IBM this week said its speech recognition system set an industry record of 5.5% word error rate, a percentage that lets a computer understand human conversation almost as well as the average person does.
According to IBM human parity was considered a 5.9% word error rate but IBM who partnered with Appen, a speech and technology service provider, reassessed the industry benchmark and determined that human parity is lower than what anyone has yet achieved: 5.1%.
“Reaching human parity – meaning an error rate on par with that of two humans speaking – has long been the ultimate industry goal. Others in the industry are chasing this milestone alongside us, and some have recently claimed reaching 5.9% as equivalent to human parity…but we’re not popping the champagne yet. As part of our process in reaching today’s milestone, we determined human parity is actually lower than what anyone has yet achieved — at 5.1%,” wrote George Saon principal research scientist with IBM in a blog post on the subject.
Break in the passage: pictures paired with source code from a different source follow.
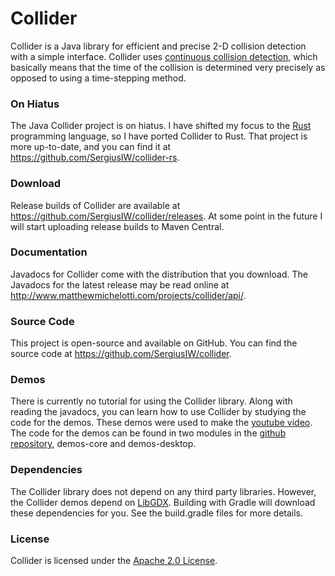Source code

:# Collider 

Collider is a Java library for efficient and precise 2-D collision 
detection with a simple interface. Collider uses [continuous collision 
detection](http://en.wikipedia.org/wiki/Collision_detection#A_posteriori_.28discrete.29_versus_a_priori_.28continuous.29),
which basically means that the time of the collision is determined very 
precisely as opposed to using a time-stepping method.

### On Hiatus

The Java Collider project is on hiatus.
I have shifted my focus to the [Rust](https://www.rust-lang.org/) programming language,
so I have ported Collider to Rust.
That project is more up-to-date, and you can find it at https://github.com/SergiusIW/collider-rs.

### Download 

Release builds of Collider are available at
https://github.com/SergiusIW/collider/releases.
At some point in the future I will start uploading release builds to Maven Central.

### Documentation 

Javadocs for Collider come with the distribution that you download. The 
Javadocs for the latest release may be read online at
http://www.matthewmichelotti.com/projects/collider/api/.

### Source Code

This project is open-source and available on GitHub.
You can find the source code at https://github.com/SergiusIW/collider.

### Demos 

There is currently no tutorial for using the Collider library. Along 
with reading the javadocs, you can learn how to use Collider by studying 
the code for the demos. These demos were used to make the [youtube 
video](http://www.youtube.com/watch?v=sFNw-wYebOc). The code for the 
demos can be found in two modules in the [github 
repository](https://github.com/SergiusIW/collider), demos-core
and demos-desktop.

### Dependencies

The Collider library does not depend on any third party libraries.
However, the Collider demos depend on [LibGDX](http://libgdx.badlogicgames.com/).
Building with Gradle will download these dependencies for you.
See the build.gradle files for more details.

### License 

Collider is licensed under the [Apache 2.0 
License](http://www.apache.org/licenses/LICENSE-2.0.html). 
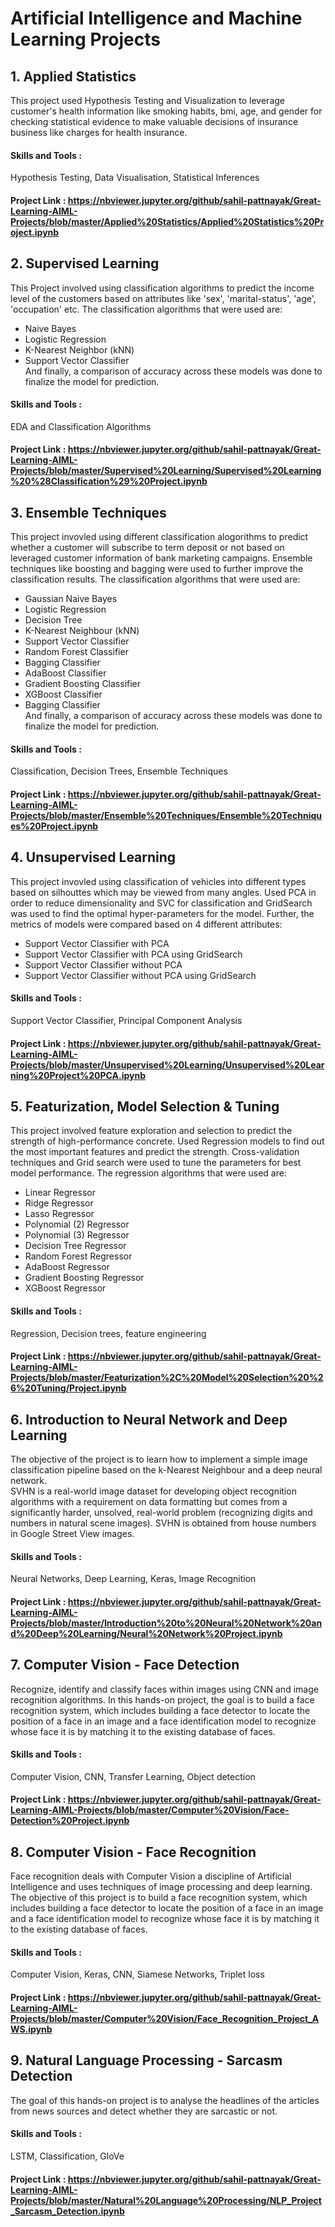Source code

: # Artificial Intelligence and Machine Learning Projects

## 1. Applied Statistics

This project used Hypothesis Testing and Visualization to leverage customer's health information like smoking habits, bmi, age, and gender for checking statistical evidence to make valuable decisions of insurance business like charges for health insurance.
#### Skills and Tools : 
Hypothesis Testing, Data Visualisation, Statistical Inferences
#### Project Link : https://nbviewer.jupyter.org/github/sahil-pattnayak/Great-Learning-AIML-Projects/blob/master/Applied%20Statistics/Applied%20Statistics%20Project.ipynb

## 2. Supervised Learning

This Project involved using classification algorithms to predict the income level of the customers based on attributes like 'sex', 'marital-status', 'age', 'occupation' etc. The classification algorithms that were used are: 
  * Naive Bayes
  * Logistic Regression
  * K-Nearest Neighbor (kNN)
  * Support Vector Classifier     
 And finally, a comparison of accuracy across these models was done to finalize the model for prediction.
#### Skills and Tools :
EDA and Classification Algorithms
#### Project Link : https://nbviewer.jupyter.org/github/sahil-pattnayak/Great-Learning-AIML-Projects/blob/master/Supervised%20Learning/Supervised%20Learning%20%28Classification%29%20Project.ipynb

## 3. Ensemble Techniques

This project invovled using different classification alogorithms to predict whether a customer will subscribe to term deposit or not based on leveraged customer information of bank marketing campaigns. Ensemble techniques like boosting and bagging were used to further improve the classification results. The classification algorithms that were used are:  
  * Gaussian Naive Bayes
  * Logistic Regression
  * Decision Tree
  * K-Nearest Neighbour (kNN)
  * Support Vector Classifier
  * Random Forest Classifier
  * Bagging Classifier
  * AdaBoost Classifier
  * Gradient Boosting Classifier
  * XGBoost Classifier
  * Bagging Classifier    
 And finally, a comparison of accuracy across these models was done to finalize the model for prediction.
#### Skills and Tools :  
Classification, Decision Trees, Ensemble Techniques
#### Project Link : https://nbviewer.jupyter.org/github/sahil-pattnayak/Great-Learning-AIML-Projects/blob/master/Ensemble%20Techniques/Ensemble%20Techniques%20Project.ipynb

## 4. Unsupervised Learning

This project invovled using classification of vehicles into different types based on silhouttes which may be viewed from many angles. Used PCA in order to reduce dimensionality and SVC for classification and GridSearch was used to find the optimal hyper-parameters for the model. Further, the metrics of models were compared based on 4 different attributes:
  * Support Vector Classifier with PCA
  * Support Vector Classifier with PCA using GridSearch
  * Support Vector Classifier without PCA	
  * Support Vector Classifier without PCA using GridSearch	

#### Skills and Tools :  
Support Vector Classifier, Principal Component Analysis
#### Project Link : https://nbviewer.jupyter.org/github/sahil-pattnayak/Great-Learning-AIML-Projects/blob/master/Unsupervised%20Learning/Unsupervised%20Learning%20Project%20PCA.ipynb

## 5. Featurization, Model Selection & Tuning

This project involved feature exploration and selection to predict the strength of high-performance concrete. Used Regression models to find out the most important features and predict the strength. Cross-validation techniques and Grid search were used to tune the parameters for best model performance. The regression algorithms that were used are:
  * Linear Regressor	
  * Ridge Regressor	
  * Lasso Regressor	
  * Polynomial (2) Regressor	
  * Polynomial (3) Regressor	
  * Decision Tree Regressor
  * Random Forest Regressor	
  * AdaBoost Regressor	
  * Gradient Boosting Regressor	
  * XGBoost Regressor

#### Skills and Tools :
Regression, Decision trees, feature engineering
#### Project Link : https://nbviewer.jupyter.org/github/sahil-pattnayak/Great-Learning-AIML-Projects/blob/master/Featurization%2C%20Model%20Selection%20%26%20Tuning/Project.ipynb

## 6. Introduction to Neural Network and Deep Learning

The objective of the project is to learn how to implement a simple image classification pipeline based on the k-Nearest Neighbour and a deep neural network.    
SVHN is a real-world image dataset for developing object recognition algorithms with a requirement on data formatting but comes from a significantly harder, unsolved, real-world problem (recognizing digits and numbers in natural scene images). SVHN is obtained from house numbers in Google Street View images. 

#### Skills and Tools :
Neural Networks, Deep Learning, Keras, Image Recognition
#### Project Link : https://nbviewer.jupyter.org/github/sahil-pattnayak/Great-Learning-AIML-Projects/blob/master/Introduction%20to%20Neural%20Network%20and%20Deep%20Learning/Neural%20Network%20Project.ipynb

## 7. Computer Vision - Face Detection

Recognize, identify and classify faces within images using CNN and image recognition algorithms. In this hands-on project, the goal is to build a face recognition system, which includes building a face detector to locate the position of a face in an image and a face identification model to recognize whose face it is by matching it to the existing database of faces.

#### Skills and Tools :
Computer Vision, CNN, Transfer Learning, Object detection
#### Project Link : https://nbviewer.jupyter.org/github/sahil-pattnayak/Great-Learning-AIML-Projects/blob/master/Computer%20Vision/Face-Detection%20Project.ipynb

## 8. Computer Vision - Face Recognition

Face recognition deals with Computer Vision a discipline of Artificial Intelligence and uses techniques of image processing and deep learning. The objective of this project is to build a face recognition system, which includes building a face detector to locate the position of a face in an image and a face identification model to recognize whose face it is by matching it to the existing database of faces.

#### Skills and Tools :
Computer Vision, Keras, CNN, Siamese Networks, Triplet loss
#### Project Link : https://nbviewer.jupyter.org/github/sahil-pattnayak/Great-Learning-AIML-Projects/blob/master/Computer%20Vision/Face_Recognition_Project_AWS.ipynb

## 9. Natural Language Processing - Sarcasm Detection

The goal of this hands-on project is to analyse the headlines of the articles from news sources and detect whether they are sarcastic or not.

#### Skills and Tools :
LSTM, Classification, GloVe
#### Project Link : https://nbviewer.jupyter.org/github/sahil-pattnayak/Great-Learning-AIML-Projects/blob/master/Natural%20Language%20Processing/NLP_Project_Sarcasm_Detection.ipynb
That reassessment however might ruffle some feathers as in October Microsoft Artificial Intelligence and Research group said its speech recognition system had attained “human parity” and made fewer errors than a human professional transcriptionist.
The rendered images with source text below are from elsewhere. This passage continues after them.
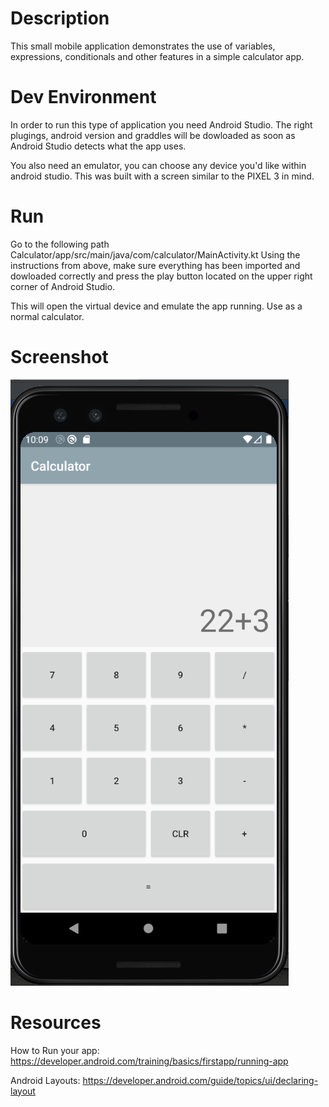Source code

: # Description
This small mobile application demonstrates the use of variables, expressions, conditionals and other features in a simple calculator app.

# Dev Environment
In order to run this type of application you need Android Studio.
The right plugings, android version and graddles will be dowloaded as soon as Android Studio detects what the app uses.

You also need an emulator, you can choose any device you'd like within android studio. This was built with a screen similar to the PIXEL 3 in mind.

# Run
Go to the following path Calculator/app/src/main/java/com/calculator/MainActivity.kt Using the instructions from above, make sure everything has been imported and dowloaded correctly and press the play button located on the upper right corner of Android Studio.

This will open the virtual device and emulate the app running. 
Use as a normal calculator. 

# Screenshot
![screenshot for program](calculator.png)

# Resources
How to Run your app: https://developer.android.com/training/basics/firstapp/running-app

Android Layouts: https://developer.android.com/guide/topics/ui/declaring-layout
“The error rate of professional transcriptionists is 5.9% for the Switchboard portion of the data, in which newly acquainted pairs of people discuss an assigned topic, and 11.3% for the CallHome portion where friends and family members have open-ended conversations. In both cases, our automated system establishes a new state-of-the-art, and edges past the human benchmark. This marks the first time that human parity has been reported for conversational speech,” the researchers wrote in their paper. Switchboard is a standard set of conversational speech and text used in speech recognition tests.
The 5.9% error rate is about equal to that of people who were asked to transcribe the same conversation, and it’s the lowest ever recorded against the industry standard Switchboard speech recognition task, Microsoft wrote on its web site.
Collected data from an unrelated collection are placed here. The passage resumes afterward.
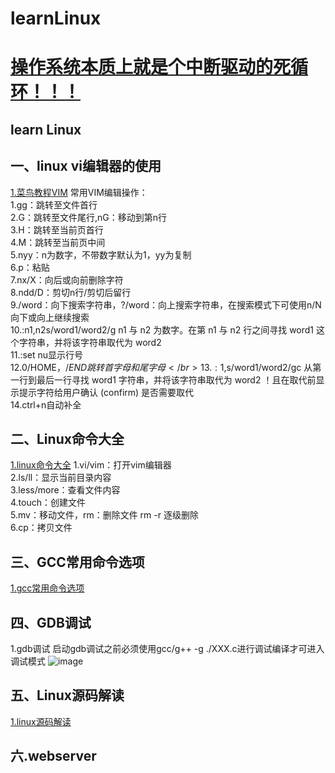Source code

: # learnLinux
# [操作系统本质上就是个中断驱动的死循环！！！](https://mp.weixin.qq.com/s?__biz=Mzk0MjE3NDE0Ng==&mid=2247500983&idx=1&sn=ad4c430823c975df97f13de3fbe8c66e&chksm=c2c5be1af5b2370cad4ce3218c5294feee4ae2e4d28804398c1dc8ac252c8dfafbe419ccf58c&cur_album_id=2123743679373688834&scene=189#wechat_redirect)
## learn Linux
## 一、linux vi编辑器的使用
[1.菜鸟教程VIM](https://www.runoob.com/linux/linux-vim.html)
常用VIM编辑操作：</br>
1.gg：跳转至文件首行</br>
2.G：跳转至文件尾行,nG：移动到第n行</br>
3.H：跳转至当前页首行</br>
4.M：跳转至当前页中间</br>
5.nyy：n为数字，不带数字默认为1，yy为复制</br>
6.p：粘贴</br>
7.nx/X：向后或向前删除字符</br>
8.ndd/D：剪切n行/剪切后留行</br>
9./word：向下搜索字符串，?/word：向上搜索字符串，在搜索模式下可使用n/N向下或向上继续搜索</br>
10.:n1,n2s/word1/word2/g n1 与 n2 为数字。在第 n1 与 n2 行之间寻找 word1 这个字符串，并将该字符串取代为 word2 </br>
11.:set nu显示行号</br>
12.0/HOME，$/END跳转首字母和尾字母</br>
13.:1,$s/word1/word2/gc 从第一行到最后一行寻找 word1 字符串，并将该字符串取代为 word2 ！且在取代前显示提示字符给用户确认 (confirm) 是否需要取代</br>
14.ctrl+n自动补全</br>
## 二、Linux命令大全
[1.linux命令大全](https://www.runoob.com/linux/linux-command-manual.html)
1.vi/vim：打开vim编辑器</br>
2.ls/ll：显示当前目录内容</br>
3.less/more：查看文件内容</br>
4.touch：创建文件</br>
5.mv：移动文件，rm：删除文件 rm -r 逐级删除</br>
6.cp：拷贝文件</br>
## 三、GCC常用命令选项
[1.gcc常用命令选项](https://www.runoob.com/w3cnote/gcc-parameter-detail.html)

## 四、GDB调试
1.gdb调试
启动gdb调试之前必须使用gcc/g++ -g ./XXX.c进行调试编译才可进入调试模式
![image](https://user-images.githubusercontent.com/30925114/188102697-ac64bdfd-6927-4e17-9f7e-07eb9fe58e80.png)

## 五、Linux源码解读
[1.linux源码解读](https://github.com/FakeItUtillMakeIt/flash-linux0.11-talk)

## 六.webserver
IBM’s Saon wrote: “We also realized finding a standard measurement for human parity across the industry is more complex than it seems. Beyond SWITCHBOARD, another industry corpus, known as “CallHome,” offers a different set of linguistic data that can be tested, which is created from more colloquial conversations between family members on topics that are not pre-fixed. Conversations from CallHome data are more challenging for machines to transcribe than those from SWITCHBOARD, making breakthroughs harder to achieve. (On this corpus we achieved a 10.3 percent word error rate – another industry record – but again, with Appen’s help, measured human performance in the same situation to be 6.8 percent).”
Also from the IBM blog, Julia Hirschberg, a professor and Chair at the Department of Computer Science at Columbia University, commented on the challenge of speech recognition:
“The ability to recognize speech as well as humans do is a continuing challenge, since human speech, especially during spontaneous conversation, is extremely complex. It’s also difficult to define human performance, since humans also vary in their ability to understand the speech of others. When we compare automatic recognition to human performance it’s extremely important to take both these things into account: the performance of the recognizer and the way human performance on the same speech is estimated,” she shared.
Speech recognition breakthroughs come after decades of research in speech recognition, beginning in the early 1970s with DARPA, Microsoft wrote. Over time, most major technology companies and many research organizations have developed speech recognition technologies including BBN, Google, Microsoft, Hewlett Packard and IBM.